55. Bölüm •Kahvaltı

1.8K 236 39
                                    

YAZARDAN NOT: Merhabalar canımlar! Maratonun üçüncü bölümüne hoş geldiniz. Hepinize keyifli okumalar diliyorum ^-^


Yağız'ın işaretiyle frenleri bırakır bırakmaz fırladım. Yarışa salise farkıyla en önde ben başlamıştım ancak sıkı rakiplerim vardı. Yola en önde giren on beş kişiydik, diğerleri çoktan yarıştan elenmiş sayılırdı. Yarışı buradan döndürmeleri hemen hemen imkansızdı.

Kulaklarım rüzgardan uğuldarken elimi hiç gazdan çekmeden giderek hızlandım. Yarışta yüksek hızlara ulaşılabilecek iki düzlükten birindeydim ve bunu iyi değerlendirmeliydim. 

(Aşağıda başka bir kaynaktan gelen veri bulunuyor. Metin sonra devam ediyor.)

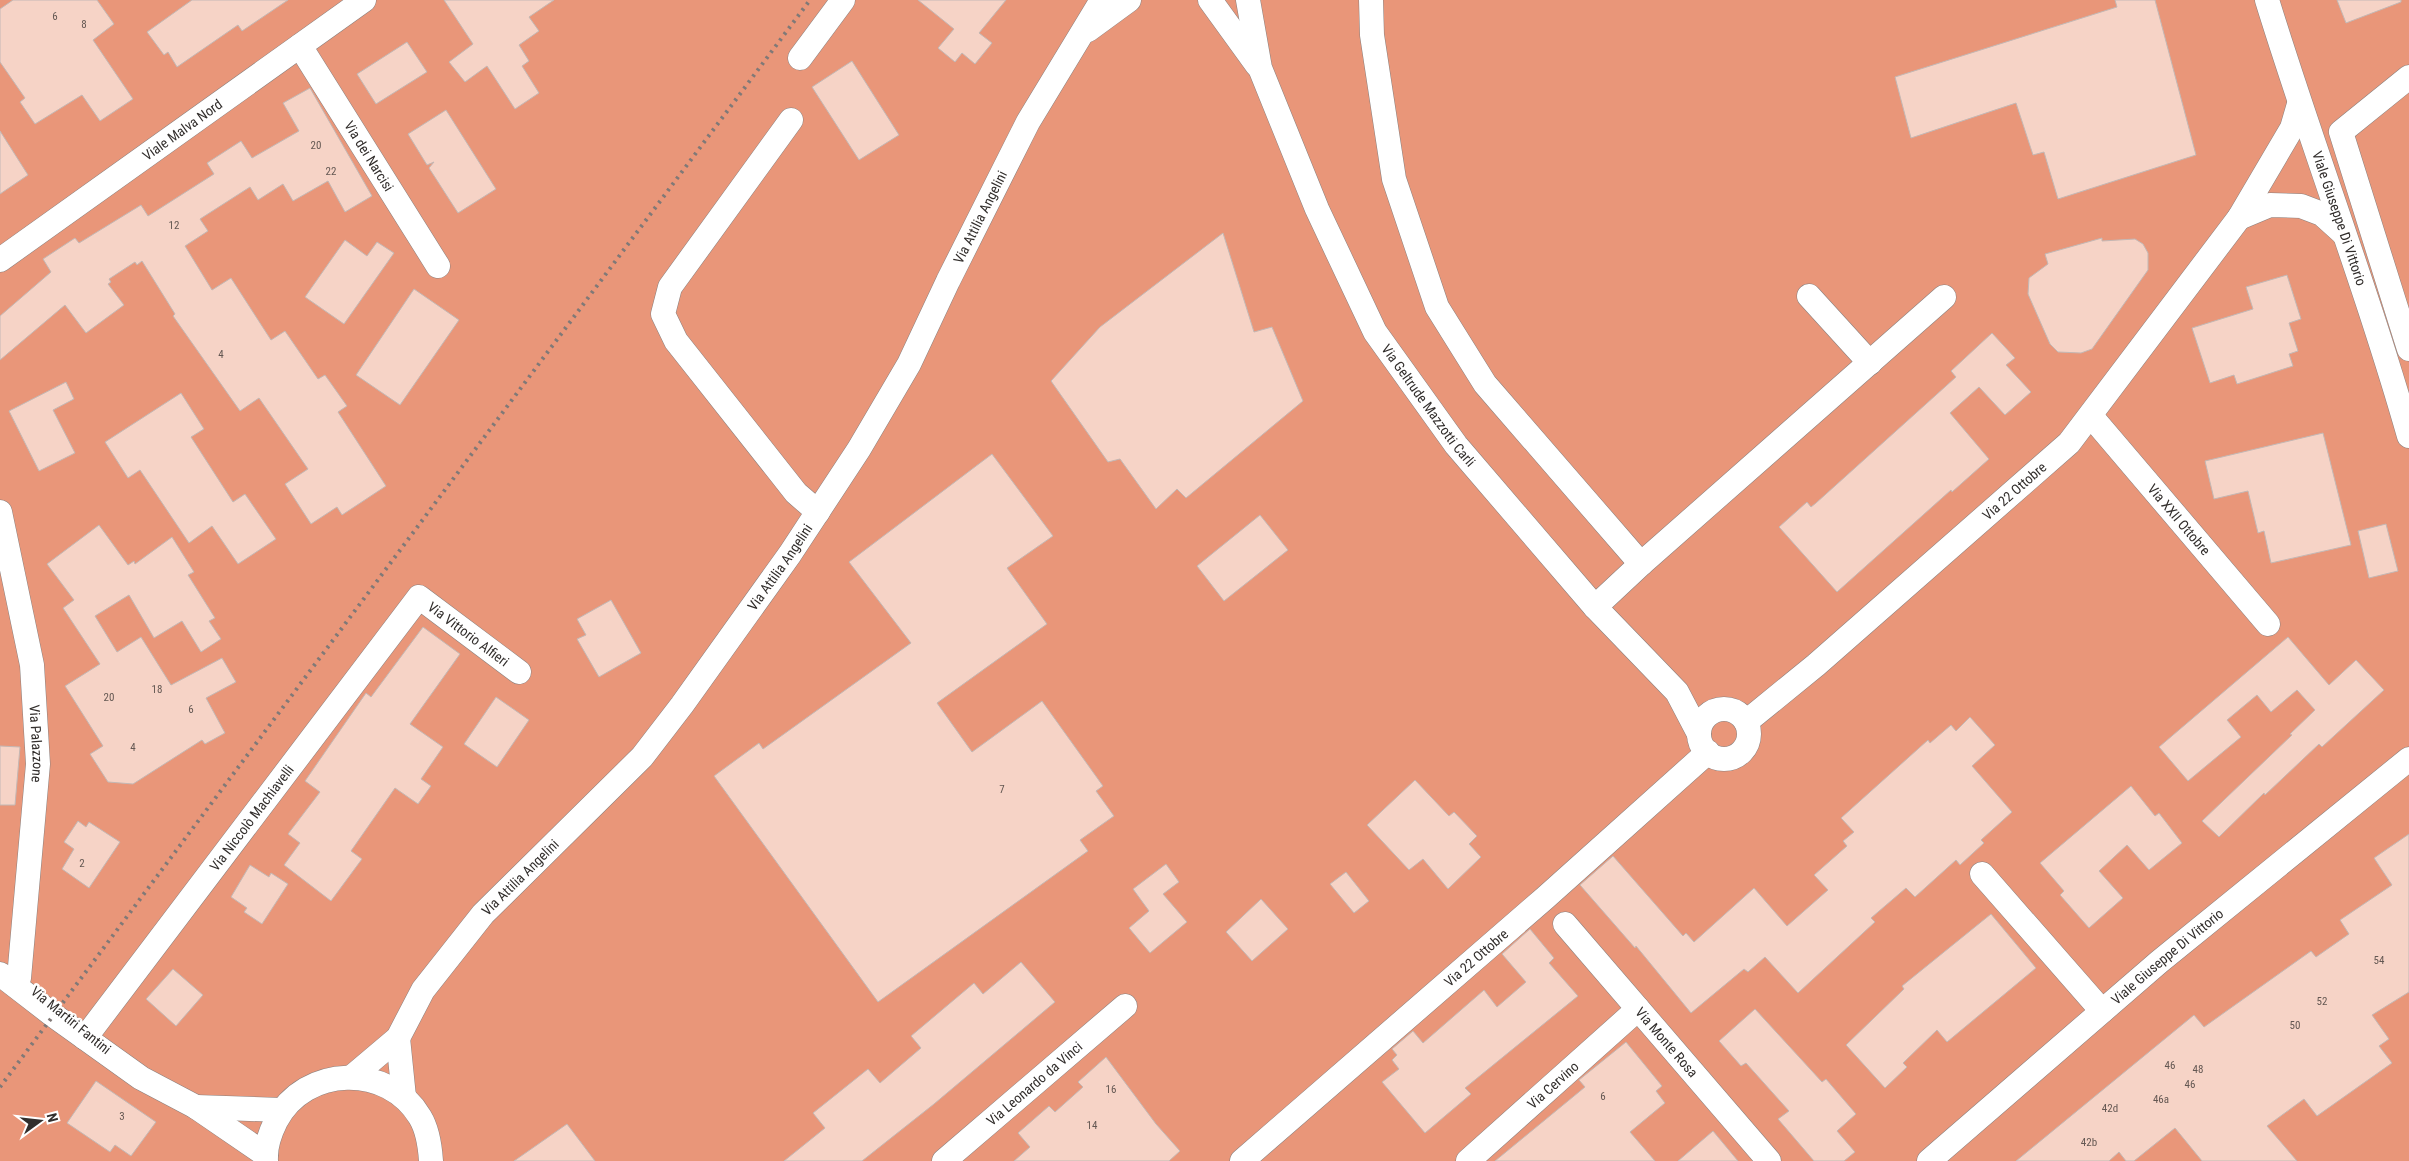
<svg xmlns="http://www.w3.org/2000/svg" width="2409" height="1161" font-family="'Roboto Condensed',sans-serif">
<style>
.forest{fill:#e99679}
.building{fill:#f6d3c6;stroke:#c3b8b5}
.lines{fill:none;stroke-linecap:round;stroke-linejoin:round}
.minor-casing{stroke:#8b817e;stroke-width:25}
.minor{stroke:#fff;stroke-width:24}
.rail{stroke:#807977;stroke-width:4;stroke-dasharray:2.5 5;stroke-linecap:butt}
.labels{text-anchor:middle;stroke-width:5;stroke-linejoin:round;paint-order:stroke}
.number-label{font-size:11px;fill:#635752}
.street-label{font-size:14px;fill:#322e2c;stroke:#fff}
</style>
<rect width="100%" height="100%" fill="#fcf1ee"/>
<!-- forest -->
<path class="forest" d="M 0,0 L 2409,0 L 2409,1161 L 0,1161 Z"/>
<!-- building -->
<path class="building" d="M 13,0 L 97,0 L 114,24 L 93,40 L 133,99 L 100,121 L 82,95 L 35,124 L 20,102 L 25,98 L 0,62 L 0,9 Z
M 192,0 L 288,0 L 242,31 L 238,25 L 177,67 L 168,52 L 164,55 L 147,32 Z
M 444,0 L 554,0 L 529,17 L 539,31 L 519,45 L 529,61 L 522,66 L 539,93 L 515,109 L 487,66 L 465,82 L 449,62 L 473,44 Z
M 918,0 L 1006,0 L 979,33 L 992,43 L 975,64 L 962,53 L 955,62 L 938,48 L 954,29 Z
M 2115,0 L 2155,0 L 2196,155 L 2058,199 L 2044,152 L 2033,155 L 2016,103 L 1911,138 L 1895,77 L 2117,7 Z
M 2337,0 L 2401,0 L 2401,2 L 2346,23 Z
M 407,42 L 427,72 L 376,104 L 357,74 Z
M 852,61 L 899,135 L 859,160 L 812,87 Z
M 310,88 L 372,196 L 345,212 L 328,181 L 293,201 L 283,184 L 258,200 L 250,187 L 200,219 L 208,231 L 185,246 L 212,290 L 231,278 L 271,340 L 285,331 L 318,379 L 325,375 L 347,406 L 338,412 L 386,486 L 342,515 L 337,507 L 311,524 L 285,484 L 308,469 L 259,398 L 240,411 L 173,316 L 175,314 L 142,261 L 137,265 L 135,262 L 109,279 L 111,282 L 108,284 L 124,305 L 86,333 L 65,305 L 0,360 L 0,316 L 51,272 L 43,259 L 75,238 L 79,243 L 141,205 L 148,216 L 214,174 L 207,163 L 241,141 L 252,158 L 299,131 L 283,103 Z
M 446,110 L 496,189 L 458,213 L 429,168 L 434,162 L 427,165 L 408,134 Z
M 0,131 L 28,175 L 0,194 Z
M 1223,233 L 1254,332 L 1272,327 L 1303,401 L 1186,498 L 1177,489 L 1156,509 L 1120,459 L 1108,462 L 1051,381 L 1100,327 Z
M 2102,238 L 2102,241 L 2135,239 L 2143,244 L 2148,253 L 2148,270 L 2092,349 L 2081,353 L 2058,352 L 2050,344 L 2028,294 L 2029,278 L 2048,264 L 2045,254 Z
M 345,240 L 367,256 L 377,242 L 394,253 L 344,324 L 305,297 Z
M 2287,275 L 2301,319 L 2289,323 L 2298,351 L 2289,354 L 2293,366 L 2237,384 L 2234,375 L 2210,383 L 2192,328 L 2253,309 L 2246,287 Z
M 414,289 L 459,320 L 400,405 L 356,375 Z
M 1992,333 L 2015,358 L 2006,365 L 2031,392 L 2005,415 L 1979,387 L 1950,413 L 1989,459 L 1952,492 L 1951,490 L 1837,592 L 1779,527 L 1807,502 L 1811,507 L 1816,503 L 1956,377 L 1951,371 Z
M 66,382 L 74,399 L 53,410 L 75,453 L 39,471 L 9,411 Z
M 181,393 L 204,429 L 191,437 L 233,502 L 245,494 L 276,539 L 238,564 L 212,526 L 189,543 L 140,470 L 128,478 L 105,442 Z
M 2323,433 L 2351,545 L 2271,563 L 2264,531 L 2258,533 L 2248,491 L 2214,499 L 2205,461 Z
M 992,454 L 1053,536 L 1007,568 L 1047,624 L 937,703 L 972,752 L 1042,701 L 1103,786 L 1096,791 L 1114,816 L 1080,840 L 1088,851 L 878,1002 L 714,776 L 759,743 L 763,749 L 911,643 L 849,562 Z
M 1260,515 L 1288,550 L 1224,601 L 1197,566 Z
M 2386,524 L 2398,571 L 2369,578 L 2358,531 Z
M 99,525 L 128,565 L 134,561 L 135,564 L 172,537 L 194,572 L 188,575 L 215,618 L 209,621 L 221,639 L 201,652 L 182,621 L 154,638 L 129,595 L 95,616 L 117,652 L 141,637 L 171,685 L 222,658 L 236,682 L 206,698 L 225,733 L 205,744 L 202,740 L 133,784 L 108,782 L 90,754 L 103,746 L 65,686 L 100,664 L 63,608 L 74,600 L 47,564 Z
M 611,600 L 641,653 L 599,677 L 577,639 L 586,635 L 577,619 Z
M 423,627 L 460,654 L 410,724 L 443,747 L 421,779 L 431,786 L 418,804 L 395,788 L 351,851 L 362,859 L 331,901 L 284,865 L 300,843 L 288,834 L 320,792 L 305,781 L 366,693 L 371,697 Z
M 2288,637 L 2329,685 L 2356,660 L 2384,690 L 2322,747 L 2319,744 L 2265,795 L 2264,793 L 2219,837 L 2202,821 L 2292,735 L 2290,734 L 2315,710 L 2297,690 L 2271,712 L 2257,695 L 2227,720 L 2241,737 L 2188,781 L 2159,747 Z
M 496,697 L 529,720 L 497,767 L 464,744 Z
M 1970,717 L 1995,745 L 1972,766 L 2012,812 L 1981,840 L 1984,843 L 1960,865 L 1956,860 L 1915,897 L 1906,888 L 1871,918 L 1875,922 L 1798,993 L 1765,957 L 1748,972 L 1744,969 L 1691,1013 L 1636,946 L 1635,948 L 1580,885 L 1613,856 L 1683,936 L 1686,933 L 1694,942 L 1754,888 L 1787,926 L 1828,890 L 1814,875 L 1847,846 L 1843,841 L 1854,832 L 1841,818 L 1928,740 L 1930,743 L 1951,725 L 1956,731 Z
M 0,746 L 20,747 L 15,805 L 0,805 Z
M 1415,780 L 1449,816 L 1454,812 L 1477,836 L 1469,844 L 1481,857 L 1448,889 L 1423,859 L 1409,870 L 1367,825 Z
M 2131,786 L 2155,816 L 2159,813 L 2182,843 L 2149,870 L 2127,845 L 2099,871 L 2123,898 L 2089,928 L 2060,895 L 2064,891 L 2040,863 Z
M 78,821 L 86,827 L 89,822 L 120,842 L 89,888 L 62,869 L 74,849 L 64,842 Z
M 2409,834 L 2409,992 L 2372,1015 L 2389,1039 L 2379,1046 L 2392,1063 L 2317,1116 L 2304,1099 L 2267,1126 L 2297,1161 L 2202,1161 L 2175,1128 L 2134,1161 L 2126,1161 L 2119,1152 L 2109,1161 L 2016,1161 L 2194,1015 L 2204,1027 L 2311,951 L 2316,957 L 2349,934 L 2340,920 L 2392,885 L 2374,858 Z
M 1166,864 L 1179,882 L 1163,894 L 1187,922 L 1150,953 L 1129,928 L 1149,911 L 1133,889 Z
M 250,865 L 269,877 L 271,873 L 288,884 L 262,924 L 244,912 L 247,908 L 231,897 Z
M 1346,872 L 1369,901 L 1354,913 L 1330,884 Z
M 1261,899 L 1288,929 L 1252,961 L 1226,932 Z
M 1991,914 L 2036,968 L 1947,1042 L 1937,1030 L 1903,1063 L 1907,1067 L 1885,1088 L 1846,1045 L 1904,989 L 1902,986 Z
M 1530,929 L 1554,958 L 1549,963 L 1578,996 L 1465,1088 L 1471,1094 L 1425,1133 L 1382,1082 L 1399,1069 L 1392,1060 L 1397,1055 L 1392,1049 L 1413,1031 L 1423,1043 L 1484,990 L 1497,1007 L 1526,982 L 1502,954 Z
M 1021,962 L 1055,1002 L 934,1104 L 862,1161 L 784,1161 L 825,1128 L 813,1113 L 868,1069 L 880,1083 L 921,1048 L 911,1036 L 974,983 L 983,994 Z
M 173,969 L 203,995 L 176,1026 L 146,999 Z
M 1755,1009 L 1822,1082 L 1826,1079 L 1856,1114 L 1837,1131 L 1855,1152 L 1844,1161 L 1814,1161 L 1778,1119 L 1789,1111 L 1746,1063 L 1741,1066 L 1719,1041 Z
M 1626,1042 L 1662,1086 L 1656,1091 L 1665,1103 L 1630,1132 L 1655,1161 L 1495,1161 L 1585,1087 L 1579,1080 Z
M 1106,1057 L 1156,1124 L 1180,1151 L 1169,1161 L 1014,1161 L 1030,1147 L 1018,1133 L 1049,1106 L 1055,1112 L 1083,1087 L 1078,1082 Z
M 96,1081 L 156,1122 L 131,1156 L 115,1145 L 110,1152 L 67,1123 Z
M 567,1124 L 595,1161 L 514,1161 Z
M 1713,1131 L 1738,1161 L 1678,1161 Z"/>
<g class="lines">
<!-- minor casing -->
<g class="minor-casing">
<g id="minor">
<path d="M 1210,0 L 1257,65"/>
<path id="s1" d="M 1248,0 L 1260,68 L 1317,209 L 1375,332 L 1456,445 L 1595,607 L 1677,692 L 1699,734"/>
<path d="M 1371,0 L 1372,35 L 1394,179 L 1437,307 L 1485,384 L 1641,564 L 1944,297"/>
<path id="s2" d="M 2267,0 C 2312,146 2367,289 2409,436"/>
<path d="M 1088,30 L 1129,0"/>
<path id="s3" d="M 300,46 L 438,266"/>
<path d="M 800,58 L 843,0"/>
<path d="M 2409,77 L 2341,132 L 2409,349"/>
<path d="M 791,120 L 670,287 L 663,314 L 676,341 L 796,493 L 818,512"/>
<path d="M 2239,218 L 2270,205 L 2301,206 L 2322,214 L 2343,233"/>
<path id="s4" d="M 0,260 L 364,0"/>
<path d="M 1809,296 L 1870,363"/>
<path id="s5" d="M 2091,416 L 2268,624"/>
<path id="s6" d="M 0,512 L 32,665 L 38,764 L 19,978"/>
<path d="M 1595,607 L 1641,564"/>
<circle cx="1724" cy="734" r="25"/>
<path id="s7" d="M 1746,722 L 1816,665 L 2069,443 L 2239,218 L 2292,128 L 2299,104"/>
<path d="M 1982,874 L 2102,1011"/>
<path id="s8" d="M 1565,924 L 1769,1161"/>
<path d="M 0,974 L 53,1015 L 141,1078 L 196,1107 L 266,1155"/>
<path id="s9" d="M 85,1038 L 419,597 L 519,672"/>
<path d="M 398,1038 L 404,1097"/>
<path id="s10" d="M 353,1076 L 398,1038 L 423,990 L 483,914 L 642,757 L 682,705 L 790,554 L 859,449 L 909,364 L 948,281 L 1028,122 L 1102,0"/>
<path d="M 196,1107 L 281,1110"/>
<path d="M 266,1161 C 265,1147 270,1133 276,1121 C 305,1065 388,1063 420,1117 C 428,1130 430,1146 431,1161"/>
<path id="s11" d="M 944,1161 L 1125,1006"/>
<path id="s12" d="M 1242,1161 L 1545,898 L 1708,752"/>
<path id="s13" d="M 1468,1161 L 1638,1009"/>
<path id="s14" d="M 1929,1161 L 2159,962 L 2409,759"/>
</g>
</g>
<!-- minor -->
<use href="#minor" class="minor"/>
<!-- rail -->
<path class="rail" d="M 0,1087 L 810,0"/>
</g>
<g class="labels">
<!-- number labels -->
<g class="number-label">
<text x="55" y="20">6</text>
<text x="84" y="28">8</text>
<text x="316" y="149">20</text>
<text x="331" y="175">22</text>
<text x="174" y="229">12</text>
<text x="221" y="358">4</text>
<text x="157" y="693">18</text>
<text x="109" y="701">20</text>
<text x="191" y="713">6</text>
<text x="133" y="751">4</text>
<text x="1002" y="793">7</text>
<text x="82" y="867">2</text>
<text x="2379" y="964">54</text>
<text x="2322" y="1005">52</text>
<text x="2295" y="1029">50</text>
<text x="2170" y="1069">46</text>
<text x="2198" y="1073">48</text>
<text x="2190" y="1088">46</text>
<text x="1111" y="1093">16</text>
<text x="1603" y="1100">6</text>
<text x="2161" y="1103">46a</text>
<text x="2110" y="1112">42d</text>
<text x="122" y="1120">3</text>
<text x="1092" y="1129">14</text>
<text x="2089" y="1146">42b</text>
</g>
<!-- street labels -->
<g class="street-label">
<text dy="5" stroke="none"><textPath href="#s4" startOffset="224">Viale Malva Nord</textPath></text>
<text dy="5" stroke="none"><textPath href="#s3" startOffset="130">Via dei Narcisi</textPath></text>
<text dy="5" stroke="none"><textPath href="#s10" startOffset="1072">Via Attilia Angelini</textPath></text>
<text dy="5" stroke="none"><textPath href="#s2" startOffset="230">Viale Giuseppe Di Vittorio</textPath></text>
<text dy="5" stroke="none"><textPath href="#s1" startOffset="448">Via Geltrude Mazzotti Carli</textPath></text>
<text dy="5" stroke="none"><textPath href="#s7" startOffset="354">Via 22 Ottobre</textPath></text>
<text dy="5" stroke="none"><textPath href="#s5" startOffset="136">Via XXII Ottobre</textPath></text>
<text dy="5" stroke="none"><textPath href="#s10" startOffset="668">Via Attilia Angelini</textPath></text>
<text dy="5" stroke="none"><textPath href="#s9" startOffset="615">Via Vittorio Alfieri</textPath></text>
<text dy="5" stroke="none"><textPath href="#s6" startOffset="235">Via Palazzone</textPath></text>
<text dy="5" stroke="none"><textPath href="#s9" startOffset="276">Via Niccolò Machiavelli</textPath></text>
<text dy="5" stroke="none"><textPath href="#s10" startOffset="262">Via Attilia Angelini</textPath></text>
<text dy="5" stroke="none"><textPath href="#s14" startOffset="314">Viale Giuseppe Di Vittorio</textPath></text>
<text dy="5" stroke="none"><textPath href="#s12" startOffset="310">Via 22 Ottobre</textPath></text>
<text transform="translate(71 1020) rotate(39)" y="5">Via Martiri Fantini</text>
<text dy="5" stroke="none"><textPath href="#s8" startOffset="156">Via Monte Rosa</textPath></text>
<text dy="5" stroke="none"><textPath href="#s11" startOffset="119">Via Leonardo da Vinci</textPath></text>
<text dy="5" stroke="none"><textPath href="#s13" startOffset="114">Via Cervino</textPath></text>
</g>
</g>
<!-- north arrow -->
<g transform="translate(40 1121) rotate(75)" stroke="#ffffff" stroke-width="4" paint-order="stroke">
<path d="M0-4L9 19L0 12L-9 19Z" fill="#322e2c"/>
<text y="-8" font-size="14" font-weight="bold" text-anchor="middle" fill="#322e2c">N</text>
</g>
</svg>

İnsanlar iyi yarışçılar olabilirlerdi ancak bir motorun üzerinde dört yüz kilometreye çıkmak herkesin göze alabileceği bir şey değildi.

Görüntüler giderek bulanıklaşırken ibre sonu bulmuştu, büyük ihtimalle dört yüz kilometre hıza ulaşmıştım, kilom erkek yarışçılara göre az olduğundan bu bile bana avantaj sağlamıştı.

İlk viraja yaklaştığımı düşünerek yavaş yavaş fren yapmaya başladım, hemen sağımdan birisi beni geçti ancak viraj tam tahmin ettiğim gibi yakında olduğundan yarış dışı kaldı. Ne yazık ki viraj benim düşündüğümden de daha yakındaydı. Motoru viraja hızlı girdiğimi bilerek sağa yatırdım, muhtemelen ölmeyecektim ancak motorun yalpalayacağını da biliyordum. Olması gerekenden hızlı viraja girdiğim için motoru yatırmak ve sonrasında kaldırmak için tüm yeteneğimi kullanmıştım ki bu da dikişlerimde hoş bir zonklama olarak bana geri dönmüştü.

Sekiz kişi benim hatamdan faydalanarak beni geçmişti. Daha önce hiçbir yarışta bu kadar geriye düşmediğimden hiçbir yarışta almadığım riskleri almak zorundaydım, işin tuhafı bir yanım olabildiğince tehlike içerisine girmek istiyordu. 

İleride bir başka viraj olduğunu bilmeme rağmen hızlandım, benimle aynı hizaya gelmek üzere olan arkamdaki yarışçı da benim gibi hızlandı. Ben viraja bu kez kendimden emin olduğum en yüksek hızda girerken benimle aynı hizaya gelmeye çalışan yarışçı motoru kaydırdı ve yolun dışına fırladı. Adamın hala hayatta olduğunu ummaktan başka elimden gelen bir şey olmadığından yoluma devam ettim. Virajdan çıkarken bir kişiyi geçip sekizinciliğe gelmiştim.

Hızlanarak tekrar risk alsam da bu yarışı kazanmanın tek yoluydu. Önümdeki iki yarışçının birden fren yapması ve başka birinin motorundan düşmesiyle önümüzde Yağız'ın sürpriz engellerinden birisi olduğunu anladım. Hızımı düşürmeden biraz önce engelde takılan üç yarışçıyı gerimde bıraktım ve engeli gördüm.

Yolun tamamı varillerle kapatılmış ve varillerin arka tarafına yalnızca iki motorun yan yana geçebilmesi için demirden bir rampa konulmuştu.

Önümdeki iki yarışçıya baktım, birisi benimle birlikte rampadan geçecek diğeri ise yarış dışı kalacaktı. Geldiğimi haber vermek için motoru bağırtarak hızlandım.

Tam tahmin ettiğim gibi yarışçılardan birisi arkasını dönüp baktı, anlaşılan geride kalan o olacaktı çünkü ben yavaşlamayacaktım.

Motorculardan ilki rampaya girerken diğeri benim durmayacağımı anlayarak motorunu kaydırarak durdurdu. Ben de rampaya girdiğimde öndeki yarışçı irkilse de motorunu dengede tutmayı başardı.

Bir kez daha hızlanarak önümdeki yarışçıyı geçtim, önümüzde bir viraj daha olduğundan yarışçı hızlanmamıştı ancak ben bu gece fazlaca risk almayı kafama koymuştum bile. Yüksek bir hızla viraja girip sorunsuz çıktığımda önümde olan iki yarışçıyı görebiliyordum. Zemin birden değişirken yavaşladım, bu sırada yavaşlayan yarışçıları daha iyi görüntüleme şansı bulan dronelar alçaldı.